Enrico Toti, l’“eroe” che da un secolo divide

A quasi due anni dal centenario della sua morte bisognerà pur trovare degna sepoltura a Enrico Toti. Eroe o esagitato? Soldato o portalettere? Caduto all’assalto o nelle retrovie?
Domande insidiose che in passato hanno puntualmente sollevato polemiche. Perché ne parliamo? Il primo tour di èStoriabus toccherà anche il campo trincerato del Carso monfalconese, compresa quota 85. Lì, secondo la storia ufficiale, cadde Enrico Toti. Lì è eretto un monumento in suo onore. Enrico Toti, lo diciamo ai più distratti sulla Prima guerra mondiale, era un signore romano privo di una gamba in seguito a un infortunio sul lavoro (era ferroviere). Menomato, in un periodo in cui non si andava per il sottile con gli “storpi” condusse un’esistenza costellata da scommesse con se stesso, alcune vinte, altre no. La più impegnativa fu quella di farsi arruolare e combattere al fronte.
Enrico Toti il sei agosto del 1916 cade durante un attacco agli austroungarici sul Carso monfalconese. Si tratta di una manovra “diversiva” (da migliaia di morti) voluta da Cadorna per confondere il “nemico” sulle sue reali intenzioni: la presa di Gorizia.
E qui la faccenda si tinge di giallo. Nel sito cadutigrandeguerra.it, patrocinato dal Ministero della Difesa, scorrendo l’elenco dei militari del Regio esercito morti dal maggio del 1915 ai primi di novembre del 1918, si trovano due Enrico Toti: Toti Enrico di Timoteo e Toti Enrico di Vincenzo (o di Giovanni). Il primo è morto il 9 agosto del 1916 sul San Michele, il secondo il 26 luglio del 1915 sul Carso.
Dell’eroe con la stampella non c’è traccia. Perché?
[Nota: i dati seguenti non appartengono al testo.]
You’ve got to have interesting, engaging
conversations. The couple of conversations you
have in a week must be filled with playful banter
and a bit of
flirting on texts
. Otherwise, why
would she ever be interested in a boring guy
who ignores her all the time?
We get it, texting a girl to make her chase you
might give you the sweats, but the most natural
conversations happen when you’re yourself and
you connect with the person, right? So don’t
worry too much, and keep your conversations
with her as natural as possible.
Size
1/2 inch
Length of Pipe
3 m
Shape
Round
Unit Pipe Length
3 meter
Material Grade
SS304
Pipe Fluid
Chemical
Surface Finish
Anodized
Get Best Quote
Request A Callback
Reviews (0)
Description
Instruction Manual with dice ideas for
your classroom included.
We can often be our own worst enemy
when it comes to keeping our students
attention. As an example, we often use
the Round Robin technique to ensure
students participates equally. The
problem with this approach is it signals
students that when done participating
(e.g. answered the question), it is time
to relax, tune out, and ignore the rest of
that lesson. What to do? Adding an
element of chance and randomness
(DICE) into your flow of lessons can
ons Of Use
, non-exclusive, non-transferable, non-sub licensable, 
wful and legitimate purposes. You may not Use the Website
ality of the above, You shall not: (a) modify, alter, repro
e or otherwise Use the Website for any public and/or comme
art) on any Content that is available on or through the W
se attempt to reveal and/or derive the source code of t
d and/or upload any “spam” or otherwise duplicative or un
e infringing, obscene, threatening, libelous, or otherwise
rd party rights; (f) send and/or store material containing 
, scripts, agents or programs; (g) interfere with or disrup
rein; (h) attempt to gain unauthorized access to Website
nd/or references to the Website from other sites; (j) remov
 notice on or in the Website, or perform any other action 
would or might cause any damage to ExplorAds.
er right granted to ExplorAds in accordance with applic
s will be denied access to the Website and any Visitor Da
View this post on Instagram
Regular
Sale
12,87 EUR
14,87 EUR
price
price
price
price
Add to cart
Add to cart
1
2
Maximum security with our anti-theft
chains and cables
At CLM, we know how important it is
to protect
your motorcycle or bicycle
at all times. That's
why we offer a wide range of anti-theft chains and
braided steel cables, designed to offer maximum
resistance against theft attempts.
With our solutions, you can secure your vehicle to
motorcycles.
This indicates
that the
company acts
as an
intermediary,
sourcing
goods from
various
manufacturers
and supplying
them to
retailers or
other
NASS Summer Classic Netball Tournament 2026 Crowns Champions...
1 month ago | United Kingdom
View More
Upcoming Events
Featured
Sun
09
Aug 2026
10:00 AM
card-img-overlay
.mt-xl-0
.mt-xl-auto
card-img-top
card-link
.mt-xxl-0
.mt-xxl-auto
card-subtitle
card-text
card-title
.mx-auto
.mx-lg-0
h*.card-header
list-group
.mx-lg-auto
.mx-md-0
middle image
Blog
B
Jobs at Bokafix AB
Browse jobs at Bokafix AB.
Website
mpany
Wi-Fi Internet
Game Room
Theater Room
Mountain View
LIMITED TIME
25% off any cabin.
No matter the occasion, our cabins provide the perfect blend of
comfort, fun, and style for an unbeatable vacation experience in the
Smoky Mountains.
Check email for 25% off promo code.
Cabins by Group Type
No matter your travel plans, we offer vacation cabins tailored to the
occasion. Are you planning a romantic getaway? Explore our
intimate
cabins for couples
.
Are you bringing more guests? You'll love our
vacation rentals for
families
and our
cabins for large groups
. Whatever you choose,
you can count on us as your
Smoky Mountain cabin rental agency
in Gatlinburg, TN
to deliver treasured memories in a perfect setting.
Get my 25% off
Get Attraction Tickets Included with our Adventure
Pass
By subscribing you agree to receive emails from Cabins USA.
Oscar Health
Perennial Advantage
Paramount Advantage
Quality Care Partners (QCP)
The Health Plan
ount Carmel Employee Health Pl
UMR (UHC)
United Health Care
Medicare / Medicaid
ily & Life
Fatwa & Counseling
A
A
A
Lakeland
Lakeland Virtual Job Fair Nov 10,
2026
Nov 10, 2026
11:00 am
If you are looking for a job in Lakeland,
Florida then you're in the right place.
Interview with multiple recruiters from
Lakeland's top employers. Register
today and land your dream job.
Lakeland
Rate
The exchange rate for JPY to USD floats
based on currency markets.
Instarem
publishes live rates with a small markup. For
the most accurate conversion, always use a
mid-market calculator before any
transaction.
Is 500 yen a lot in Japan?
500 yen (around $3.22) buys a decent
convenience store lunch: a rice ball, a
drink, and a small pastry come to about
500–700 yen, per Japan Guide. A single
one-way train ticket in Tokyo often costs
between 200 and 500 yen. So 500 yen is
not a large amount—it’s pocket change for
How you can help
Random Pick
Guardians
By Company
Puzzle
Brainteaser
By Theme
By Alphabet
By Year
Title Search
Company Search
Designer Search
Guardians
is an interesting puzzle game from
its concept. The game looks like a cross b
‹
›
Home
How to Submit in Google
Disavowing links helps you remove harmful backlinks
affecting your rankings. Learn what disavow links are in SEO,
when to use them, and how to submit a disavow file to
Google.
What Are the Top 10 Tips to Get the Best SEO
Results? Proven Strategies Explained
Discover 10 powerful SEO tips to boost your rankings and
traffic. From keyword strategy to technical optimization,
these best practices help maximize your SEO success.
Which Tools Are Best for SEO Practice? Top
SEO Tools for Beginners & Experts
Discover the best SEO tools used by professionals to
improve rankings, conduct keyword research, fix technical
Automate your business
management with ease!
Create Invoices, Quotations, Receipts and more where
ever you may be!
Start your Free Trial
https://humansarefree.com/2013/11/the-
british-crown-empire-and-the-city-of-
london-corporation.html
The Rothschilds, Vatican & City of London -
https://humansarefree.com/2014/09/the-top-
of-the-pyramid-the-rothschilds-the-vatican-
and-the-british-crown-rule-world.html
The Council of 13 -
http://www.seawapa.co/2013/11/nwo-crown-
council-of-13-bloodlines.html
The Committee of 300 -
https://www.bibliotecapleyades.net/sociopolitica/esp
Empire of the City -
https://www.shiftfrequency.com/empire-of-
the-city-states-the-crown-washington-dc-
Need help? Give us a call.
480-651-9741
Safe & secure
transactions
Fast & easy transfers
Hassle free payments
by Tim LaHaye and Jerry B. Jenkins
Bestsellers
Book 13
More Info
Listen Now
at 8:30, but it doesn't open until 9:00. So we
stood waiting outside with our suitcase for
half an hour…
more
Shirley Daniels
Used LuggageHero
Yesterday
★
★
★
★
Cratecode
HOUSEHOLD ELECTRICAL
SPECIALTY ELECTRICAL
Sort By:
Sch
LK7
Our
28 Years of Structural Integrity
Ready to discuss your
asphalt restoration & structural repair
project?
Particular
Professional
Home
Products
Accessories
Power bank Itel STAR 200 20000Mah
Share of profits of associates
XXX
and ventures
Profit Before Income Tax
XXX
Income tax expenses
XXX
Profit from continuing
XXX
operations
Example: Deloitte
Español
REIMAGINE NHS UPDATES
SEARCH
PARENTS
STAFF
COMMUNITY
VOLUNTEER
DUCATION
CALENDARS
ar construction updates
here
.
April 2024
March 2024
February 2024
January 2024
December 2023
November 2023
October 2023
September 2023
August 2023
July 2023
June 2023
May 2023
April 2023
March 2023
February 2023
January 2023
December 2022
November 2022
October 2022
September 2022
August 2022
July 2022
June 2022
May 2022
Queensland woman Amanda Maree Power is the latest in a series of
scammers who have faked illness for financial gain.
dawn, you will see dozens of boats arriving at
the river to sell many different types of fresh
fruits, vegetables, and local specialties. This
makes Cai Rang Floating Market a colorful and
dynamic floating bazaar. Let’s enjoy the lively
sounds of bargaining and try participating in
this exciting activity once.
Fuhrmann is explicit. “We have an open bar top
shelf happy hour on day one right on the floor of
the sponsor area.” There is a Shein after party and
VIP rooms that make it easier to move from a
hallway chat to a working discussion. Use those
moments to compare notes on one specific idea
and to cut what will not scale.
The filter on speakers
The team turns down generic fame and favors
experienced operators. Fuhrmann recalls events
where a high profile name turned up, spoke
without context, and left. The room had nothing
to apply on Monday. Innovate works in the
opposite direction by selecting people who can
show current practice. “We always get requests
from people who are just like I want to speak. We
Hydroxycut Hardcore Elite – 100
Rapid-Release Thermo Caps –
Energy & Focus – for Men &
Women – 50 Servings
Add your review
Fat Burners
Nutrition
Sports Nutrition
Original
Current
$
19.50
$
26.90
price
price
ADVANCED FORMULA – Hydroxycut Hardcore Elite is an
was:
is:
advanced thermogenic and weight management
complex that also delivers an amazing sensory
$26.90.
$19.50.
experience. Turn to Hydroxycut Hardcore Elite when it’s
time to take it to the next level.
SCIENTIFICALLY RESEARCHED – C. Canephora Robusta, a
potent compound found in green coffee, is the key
«Toti non è elencato nell'albo d'oro dei caduti della Grande Guerra semplicemente perchè non era un soldato o meglio un militare regolarmente arruolato dall'esercito italiano. Le consiglio per approfondire l'argomento il libro di Lucio Fabi su Enrico Toti», risponde al cronista Daniele Girardini, uno dei curatori del sito. Lucio Fabi nell’ottobre del 1993 pubblica per Edizioni della Laguna il libro intitolato “La vera storia di Enrico Toti”. Le sue tesi non sono tenere con Toti, che da eroe viene degradato a millantatore. Ma Fabi è tra i massimi storici della Prima guerra mondiale. Riletto ora, il suo libro appare meno severo nei confronti di Toti rispetto a 21 anni fa. Certo è che per Fabi Enrico Toti non era un soldato. Tesi smentita dal generale Sabato Aufiero, che durante la presentazione del libro sventola in faccia a Fabi il foglio matricolare attestante l’arruolamento del soldato Enrico Toti. Che avrà alla memoria la medaglia d’’oro al valor militare per espressa volontà del Duca d’Aosta, comandante della Terza armata.
E qui viene il bello. Il 20 maggio del 1965 la tipografia Bolzonella di Padova stampa il volume intitolato “Numero unico del Cinquantenario”. L’autore è il Comando della Terza armata, non uno storico. Nel capitolo dedicato alle “Medaglie d’oro conferite a singoli per fatti d’arme avvenuti nel settore della Terza Armata”, a pagina 82 si legge: “Soldato Enrico Toti, da Roma, del 3° btg. bers, ciclisti. Volontario, quantunque privo della gamba sinistra, lanciatosi arditamente sulla trincea nemica, due volte ferito, continuava a combattere. Colpito a morte, lanciava al nemico la gruccia e spirava baciando il piumetto, con stoicismo degno della sua anima altamente italiana (Monfalcone, 6 agosto 1916)”. Lucio Fabi propone una versione completamente diversa dei fatti che invece, per il Comando della Terza armata, sono stati meritevoli della Medaglia d’oro. E allora? Due proposte: la prima, più importante, come suggerisce Pierluigi Lodi, è di cominciare a considerare Toti il primo diversamente abile in trincea. Già questo basterebbe ad elevarlo a moderno eroe. La seconda proposta è diretta a Edizioni della Laguna: pubblicare un libro dal titolo “Processo a Enrico Toti” contenente le tesi di Fabi e le tesi dei “totiani”.